_Work required_
Go through the material and copy every line in which "Policy" appears.

_Supplied entries_
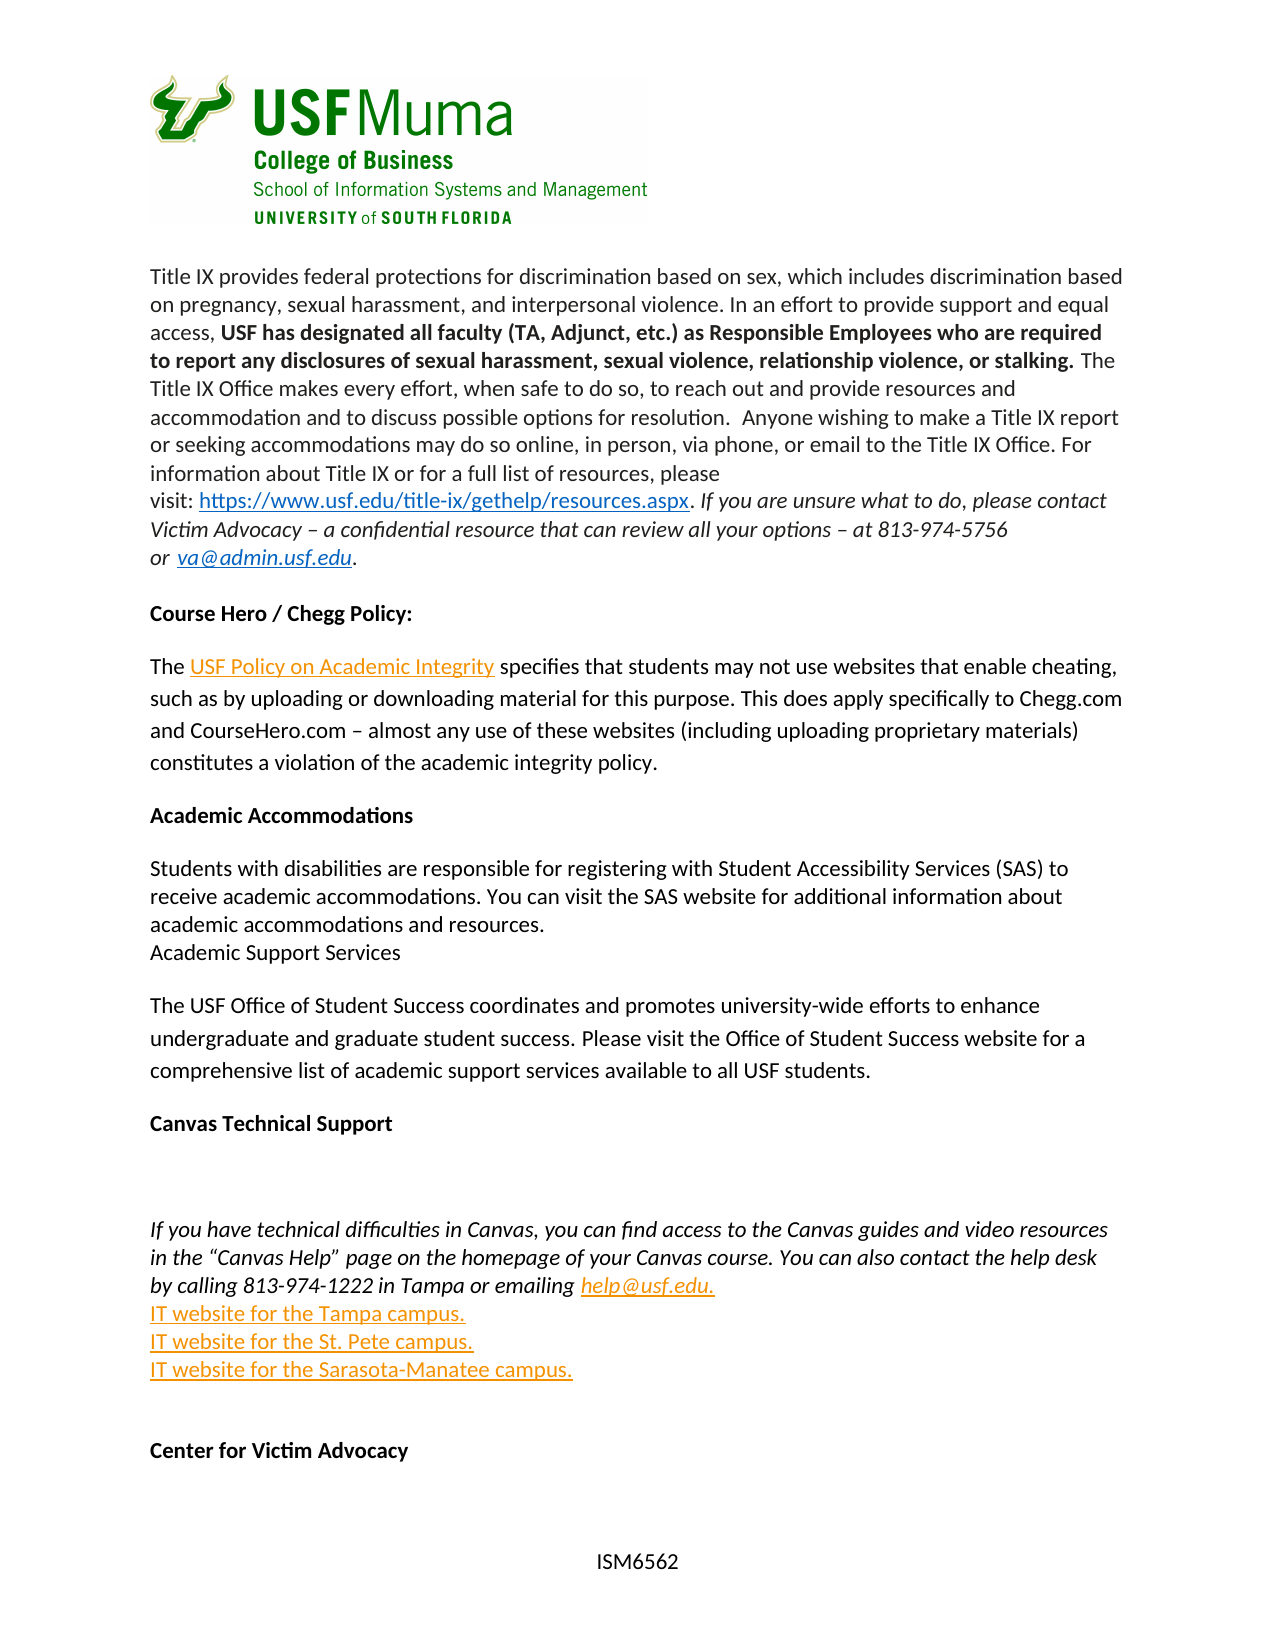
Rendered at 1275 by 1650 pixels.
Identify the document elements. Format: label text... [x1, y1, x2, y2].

text If you have technical difficulties in Canvas, you can find access to the Canvas guides and video resources in the “Canvas Help” page on the homepage of your Canvas course. You can also contact the help desk by calling 813-974-1222 in Tampa or emailing help@usf.edu. [150, 1215, 1125, 1299]
text Academic Accommodations [150, 801, 1125, 829]
text Students with disabilities are responsible for registering with Student Accessibility Services (SAS) to receive academic accommodations. You can visit the SAS website for additional information about academic accommodations and resources. [150, 854, 1125, 938]
text IT website for the Tampa campus. [150, 1299, 1125, 1327]
text Canvas Technical Support [150, 1109, 1125, 1137]
text Academic Support Services [150, 938, 1125, 966]
text Title IX provides federal protections for discrimination based on sex, which includes discrimination based on pregnancy, sexual harassment, and interpersonal violence. In an effort to provide support and equal access, USF has designated all faculty (TA, Adjunct, etc.) as Responsible Employees who are required to report any disclosures of sexual harassment, sexual violence, relationship violence, or stalking. The Title IX Office makes every effort, when safe to do so, to reach out and provide resources and accommodation and to discuss possible options for resolution. Anyone wishing to make a Title IX report or seeking accommodations may do so online, in person, via phone, or email to the Title IX Office. For information about Title IX or for a full list of resources, please visit: https://www.usf.edu/title-ix/gethelp/resources.aspx. If you are unsure what to do, please contact Victim Advocacy – a confidential resource that can review all your options – at 813-974-5756 or va@admin.usf.edu. [150, 262, 1125, 571]
text The USF Office of Student Success coordinates and promotes university-wide efforts to enhance undergraduate and graduate student success. Please visit the Office of Student Success website for a comprehensive list of academic support services available to all USF students. [150, 991, 1125, 1084]
text Course Hero / Chegg Policy: [150, 599, 1125, 627]
picture [150, 75, 647, 224]
text The USF Policy on Academic Integrity specifies that students may not use websites that enable cheating, such as by uploading or downloading material for this purpose. This does apply specifically to Chegg.com and CourseHero.com – almost any use of these websites (including uploading proprietary materials) constitutes a violation of the academic integrity policy. [150, 652, 1125, 776]
text IT website for the St. Pete campus. [150, 1327, 1125, 1355]
text IT website for the Sarasota-Manatee campus. [150, 1355, 1125, 1383]
text Center for Victim Advocacy [150, 1436, 1125, 1464]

_Result_
text Course Hero / Chegg Policy: [150, 599, 1125, 627]
text The USF Policy on Academic Integrity specifies that students may not use websites that enable cheating, such as by uploading or downloading material for this purpose. This does apply specifically to Chegg.com and CourseHero.com – almost any use of these websites (including uploading proprietary materials) constitutes a violation of the academic integrity policy. [150, 652, 1125, 776]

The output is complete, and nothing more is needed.